Title: Queueing Models for Healthcare Capacity Planning
Speaker: Peter T. Vanberkel
Affiliation: Department of Industrial Engineering, Dalhousie University
Date & Time: 3pm, Wednesday 7 March
Location: Room 303-310, Faculty of Science, University of Auckland.


In this seminar I will present two studies of capacity planning problems which we investigate using queueing theory. To foster collaboration, I will emphasize and discuss extensions and next steps.

In the first study, we develop queuing network models to determine the appropriate number of patients to be managed by a single oncologist. This is often referred to as a physician’s panel size. The key features that distinguish our study of oncology practices from other panel size models are high patient turnover rates, multiple patient and appointment types and follow-up care. The paper develops stationary and non-stationary queuing network models corresponding to stabilized and developing practices, respectively.

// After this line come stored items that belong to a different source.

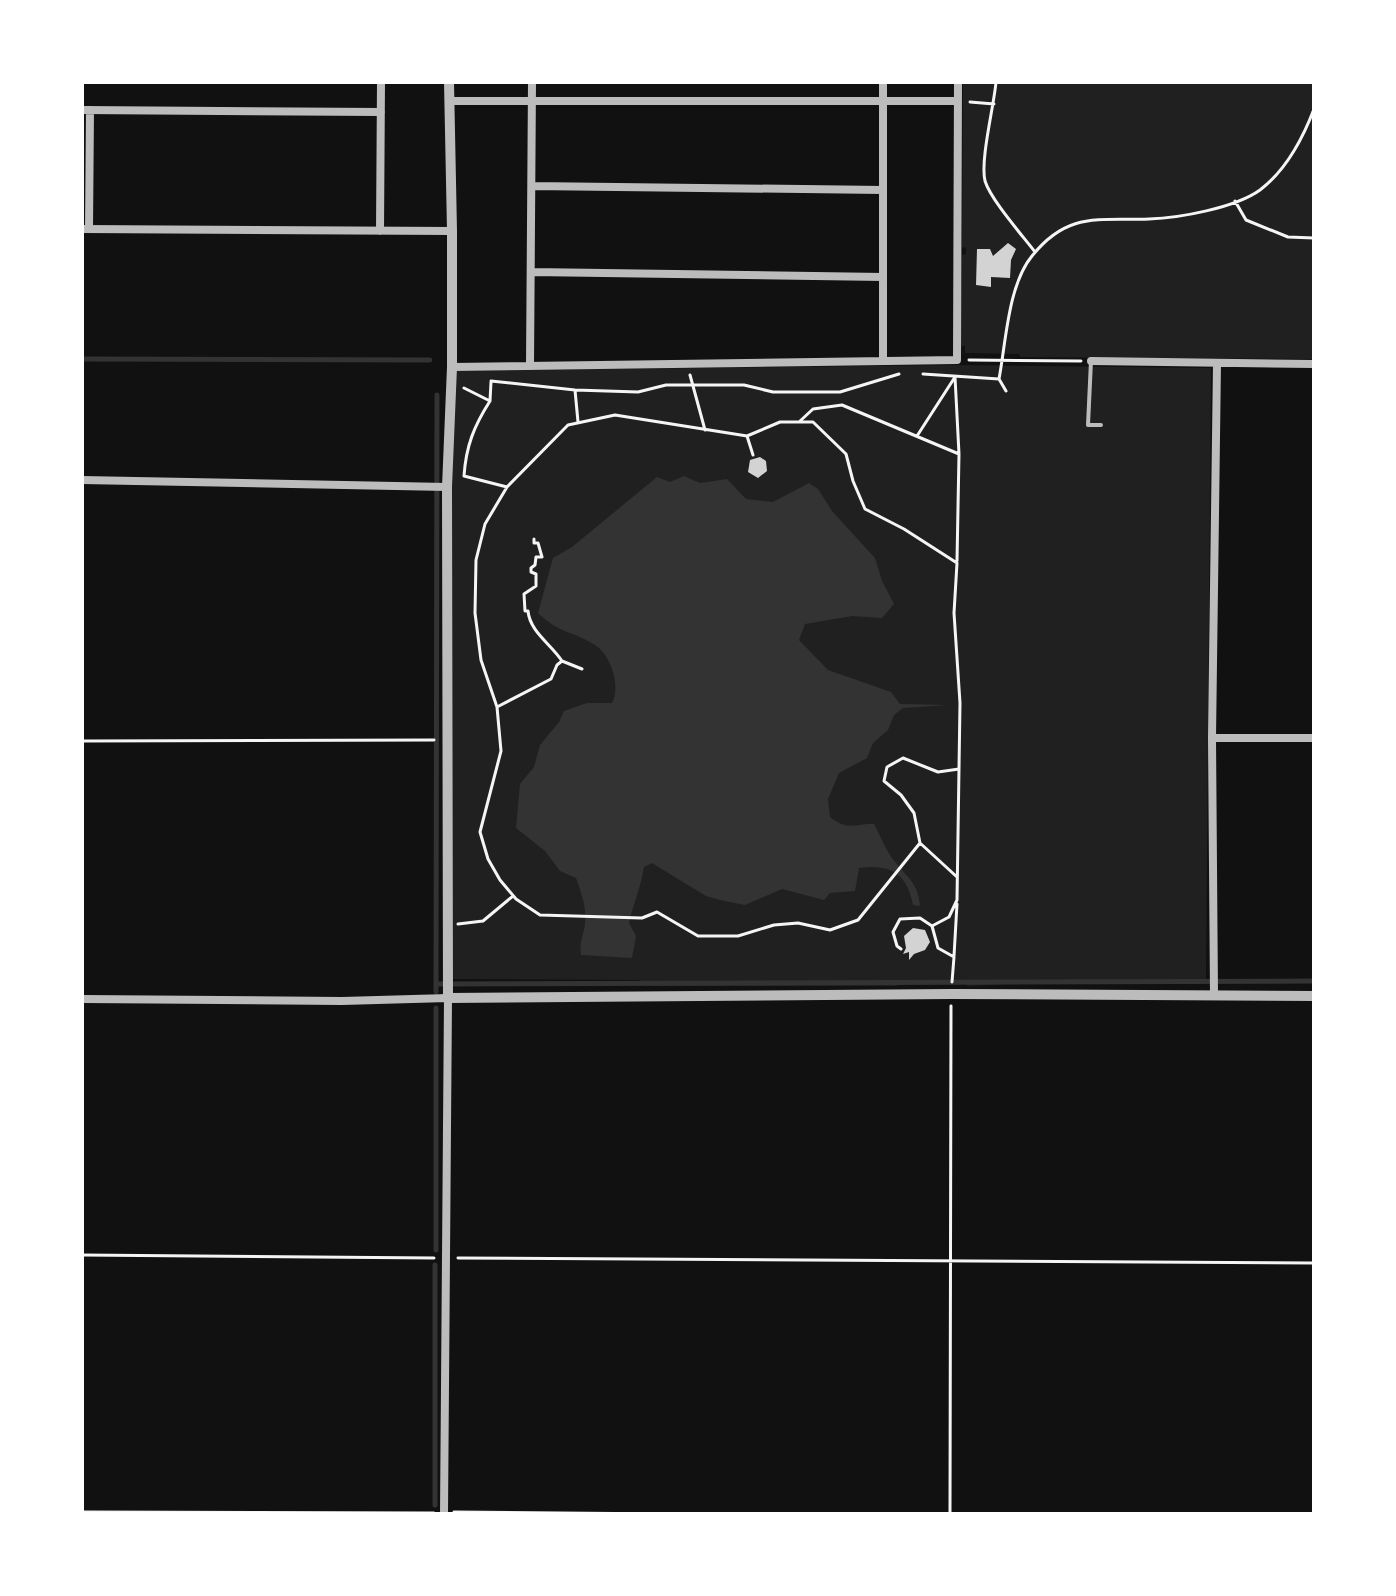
<svg xmlns="http://www.w3.org/2000/svg" width="1396" height="1596" font-family="Commissioner,sans-serif">
	<style>
		.green { fill: #202020 }
		.water { fill: #333 }
		.lines { fill: none; stroke-linecap: round; stroke-linejoin: round }
		.stream { stroke: #333; stroke-width: 5 }
		.building { fill: #d3d3d3 }
		.path { stroke: #f5f5f5; stroke-width: 3 }
		.service { stroke: #bcbcbc; stroke-width: 4 }
		.minor { stroke: #bcbcbc; stroke-width: 8 }
		.tertiary { stroke: #bcbcbc; stroke-width: 10 }
	</style>
	<rect width="100%" height="100%" fill="#111"/>
	<!-- green -->
	<path class="green" d="M963,82H1314V359L1020,357L1019,354L965,353V346H960L962,255L966,254V247L962,248Z
		M957,365L1211,368L1206,980H1089L967,986V980H898L897,986H644L640,980L448,979L447,487L454,371Z"/>
	<!-- water -->
	<path class="water" d="M684,476L700,483L727,479L746,499L773,502L809,483L818,489L832,511L875,558L882,581L894,604L882,618L852,616L805,624L799,640L828,670L891,692L900,704L948,705L903,708L894,715L888,730L873,743L867,758L839,773L828,799L830,817C849,832 855,823 874,824C881,837 887,853 896,863C909,879 918,884 920,906L913,905C907,873 890,864 859,868L855,891L830,893L824,900L782,889L745,905L724,901L706,896L652,863L644,867C641,887 633,904 629,923L636,936L632,958L581,955C579,940 584,936 585,923C587,907 581,893 576,878L560,871L545,851L516,828L520,784L534,767L540,745L559,722L564,711L587,703H612C621,686 611,655 595,645C573,631 560,634 538,613L553,558L572,547L657,477L670,482Z"/>
	<g class="lines">
		<!-- stream -->
		<path class="stream" d="M82,359L430,360
			M437,984L1314,981
			M436,992L437,395
			M436,1250V1008
			M435,1505V1265"/>
	</g>
	<!-- building -->
	<path class="building" d="M1008,243L1016,249L1011,260L1010,278L991,277V287L976,285L977,249H990L993,256Z
		M760,457L766,461L767,471L758,478L748,472L750,460Z
		M913,928L925,930L930,942L925,950L914,954L909,960V952L903,954L906,948L904,936Z"/>
	<g class="lines">
		<!-- path -->
		<path class="path" d="M996,82C994,106 980,160 985,181C991,200 1022,235 1035,252
			M970,102L994,104
			M1235,201L1246,220L1288,237L1314,238
			M969,360L1081,361
			M923,374L999,379C1006,342 1008,285 1032,256C1068,211 1099,221 1149,219C1179,218 1235,208 1260,190C1285,171 1303,138 1314,109
			M690,375L705,430
			M955,377L959,454L957,561
			M999,379L1006,391
			M491,381L575,390L638,392L666,385H744L773,392H840L899,374
			M464,388L490,401L491,382
			M575,390L578,422
			M799,422L813,409L842,405L959,454
			M747,436L753,455
			M917,436L955,377
			M464,476C466,446 474,426 490,401
			M464,476L507,487
			M534,539V543H538L542,557H536L535,565L531,568V572L536,574V586L524,594L525,611H528C530,632 551,644 562,661
			M497,707L551,679L557,665L562,661L582,669
			M82,741L434,740
			M920,843L914,813L901,795L884,781L887,767L903,758L938,772L959,769
			M458,924L483,921L513,896
			M901,949L897,946L893,932L900,919L920,918L932,926
			M954,956L957,904
			M952,982L954,957L938,948L932,926L949,917L957,900L960,703L954,613L957,563L904,529L865,509L853,481L846,454L813,422H780L747,436L615,415L568,425L507,487L485,524L476,560L475,613L481,660L497,707L501,751L480,832L488,859L500,880L516,899L540,915L642,918L657,912L698,936H738L774,925L798,923L830,930L858,920L920,843L957,877
			M82,1255L434,1258
			M458,1258L1314,1263
			M82,1512L434,1513
			M454,1512L668,1514
			M950,1514L951,1006"/>
		<!-- service -->
		<path class="service" d="M1091,361L1088,425H1101"/>
		<!-- minor -->
		<path class="minor" d="M450,101H958
			M82,110L381,112
			M532,186L883,190
			M82,229L452,231
			M89,229L90,110
			M380,231L381,82
			M532,272L883,277
			M883,361V82
			M1091,361L1314,364
			M530,366L532,82
			M452,367L957,360L958,82
			M82,480L447,487
			M1212,738H1314
			M1214,995L1212,738L1217,363
			M82,999L342,1001L448,998L444,1514"/>
		<!-- tertiary -->
		<path class="tertiary" d="M449,82L452,231V367L447,487L448,998L951,994L1314,996"/>
	</g>
	<!-- border -->
	<rect width="1396" height="1596" fill="none" stroke="#ffffff" stroke-width="168"/>
</svg>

These models are used to determine new patient arrival rates that ensure practices operate within certain performance thresholds. Extensions to this work are needed to account for collaborative practices where patients with co-morbidities are followed by multiple care providers.

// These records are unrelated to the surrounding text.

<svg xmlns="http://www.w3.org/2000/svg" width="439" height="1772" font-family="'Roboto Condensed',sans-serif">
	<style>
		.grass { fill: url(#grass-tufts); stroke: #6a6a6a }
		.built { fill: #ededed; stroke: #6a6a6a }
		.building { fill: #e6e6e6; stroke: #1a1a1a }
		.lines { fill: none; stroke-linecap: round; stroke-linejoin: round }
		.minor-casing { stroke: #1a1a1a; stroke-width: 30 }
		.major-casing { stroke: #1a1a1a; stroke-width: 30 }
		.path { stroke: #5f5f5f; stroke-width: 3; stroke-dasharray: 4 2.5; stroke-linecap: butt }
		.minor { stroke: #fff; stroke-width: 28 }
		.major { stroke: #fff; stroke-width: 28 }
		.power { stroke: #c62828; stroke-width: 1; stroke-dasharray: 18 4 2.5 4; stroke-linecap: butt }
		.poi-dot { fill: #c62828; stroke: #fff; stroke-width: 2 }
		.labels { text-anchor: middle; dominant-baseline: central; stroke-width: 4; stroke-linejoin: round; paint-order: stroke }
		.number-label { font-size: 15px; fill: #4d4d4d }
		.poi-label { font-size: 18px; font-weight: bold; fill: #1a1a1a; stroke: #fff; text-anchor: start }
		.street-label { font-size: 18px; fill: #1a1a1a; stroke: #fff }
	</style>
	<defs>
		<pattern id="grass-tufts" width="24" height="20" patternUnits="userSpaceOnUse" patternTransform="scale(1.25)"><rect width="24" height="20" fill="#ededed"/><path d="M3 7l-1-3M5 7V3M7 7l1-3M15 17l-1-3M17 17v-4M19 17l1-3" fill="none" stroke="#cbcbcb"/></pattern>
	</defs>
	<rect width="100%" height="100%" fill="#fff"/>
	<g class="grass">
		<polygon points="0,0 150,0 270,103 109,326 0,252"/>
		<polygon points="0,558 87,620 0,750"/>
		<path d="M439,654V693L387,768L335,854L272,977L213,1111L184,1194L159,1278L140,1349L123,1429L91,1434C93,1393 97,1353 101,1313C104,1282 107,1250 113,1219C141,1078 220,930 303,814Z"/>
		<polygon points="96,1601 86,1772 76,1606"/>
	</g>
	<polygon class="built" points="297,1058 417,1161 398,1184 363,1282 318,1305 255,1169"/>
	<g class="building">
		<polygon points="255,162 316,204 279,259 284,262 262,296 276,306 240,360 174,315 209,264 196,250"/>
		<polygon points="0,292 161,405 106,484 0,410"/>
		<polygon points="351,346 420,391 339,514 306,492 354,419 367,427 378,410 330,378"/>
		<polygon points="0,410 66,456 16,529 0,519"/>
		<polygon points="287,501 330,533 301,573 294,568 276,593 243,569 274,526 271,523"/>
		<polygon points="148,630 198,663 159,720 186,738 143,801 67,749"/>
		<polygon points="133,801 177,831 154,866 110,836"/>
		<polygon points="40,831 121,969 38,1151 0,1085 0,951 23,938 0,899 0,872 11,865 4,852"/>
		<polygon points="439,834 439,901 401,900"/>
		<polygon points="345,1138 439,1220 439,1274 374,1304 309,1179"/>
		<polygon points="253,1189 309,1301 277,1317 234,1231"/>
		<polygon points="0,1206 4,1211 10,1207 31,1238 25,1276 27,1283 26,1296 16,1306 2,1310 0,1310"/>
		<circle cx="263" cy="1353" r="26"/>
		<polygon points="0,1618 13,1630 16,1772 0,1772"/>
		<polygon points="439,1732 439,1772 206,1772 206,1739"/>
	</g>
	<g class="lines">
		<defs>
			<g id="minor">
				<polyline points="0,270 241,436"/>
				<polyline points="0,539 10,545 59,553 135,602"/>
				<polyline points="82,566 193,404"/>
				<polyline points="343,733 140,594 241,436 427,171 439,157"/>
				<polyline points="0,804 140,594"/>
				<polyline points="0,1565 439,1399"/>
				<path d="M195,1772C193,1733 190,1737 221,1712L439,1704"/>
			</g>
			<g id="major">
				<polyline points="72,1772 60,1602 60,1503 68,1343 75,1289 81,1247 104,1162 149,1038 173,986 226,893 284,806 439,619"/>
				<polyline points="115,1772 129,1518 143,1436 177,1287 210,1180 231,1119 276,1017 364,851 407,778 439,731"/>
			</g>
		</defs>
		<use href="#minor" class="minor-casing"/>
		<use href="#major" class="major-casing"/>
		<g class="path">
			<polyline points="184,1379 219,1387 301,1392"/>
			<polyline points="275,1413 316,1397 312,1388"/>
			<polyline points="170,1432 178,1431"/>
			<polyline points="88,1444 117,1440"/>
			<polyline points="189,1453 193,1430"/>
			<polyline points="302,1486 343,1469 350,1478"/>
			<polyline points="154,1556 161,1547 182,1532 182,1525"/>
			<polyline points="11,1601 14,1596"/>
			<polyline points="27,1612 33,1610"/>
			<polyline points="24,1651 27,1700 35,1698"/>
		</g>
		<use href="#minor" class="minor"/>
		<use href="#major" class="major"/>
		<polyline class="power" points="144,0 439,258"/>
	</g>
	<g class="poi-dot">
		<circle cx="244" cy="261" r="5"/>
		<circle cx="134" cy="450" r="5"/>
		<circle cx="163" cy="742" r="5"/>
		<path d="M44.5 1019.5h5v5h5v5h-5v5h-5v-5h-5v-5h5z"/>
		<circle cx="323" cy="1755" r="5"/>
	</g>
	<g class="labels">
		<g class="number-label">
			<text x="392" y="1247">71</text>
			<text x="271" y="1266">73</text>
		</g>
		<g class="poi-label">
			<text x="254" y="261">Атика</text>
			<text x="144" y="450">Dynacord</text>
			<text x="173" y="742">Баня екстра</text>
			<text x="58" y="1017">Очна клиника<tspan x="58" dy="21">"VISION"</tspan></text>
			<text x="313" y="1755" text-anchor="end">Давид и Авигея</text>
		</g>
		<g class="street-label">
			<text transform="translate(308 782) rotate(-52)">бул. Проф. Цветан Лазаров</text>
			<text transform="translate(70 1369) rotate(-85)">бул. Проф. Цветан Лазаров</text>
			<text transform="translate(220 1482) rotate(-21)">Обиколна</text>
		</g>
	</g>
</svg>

In the second study, we investigate a novel Emergency Department (ED) replacement found in rural communities in Nova Scotia, Canada. Staffed by a paramedic and a registered nurse, and overseen by physician via telephone, Collaborative Emergency Centres (CECs) have replaced traditional physician-led EDs overnight. To determine if CECs are suitable in larger communities we model the flow of patients and analyze the resulting performance with Lindley’s recursion. The analysis, done with simulation, shows that a CECs success depends on the relationship between the demand for primary care appointments and the supply of primary care appointments. Furthermore, we show that larger communities can successfully use CECs but that there are diminishing returns. I’m interested in extending this work such that the analysis of Lindley’s recursion can be completed without simulation.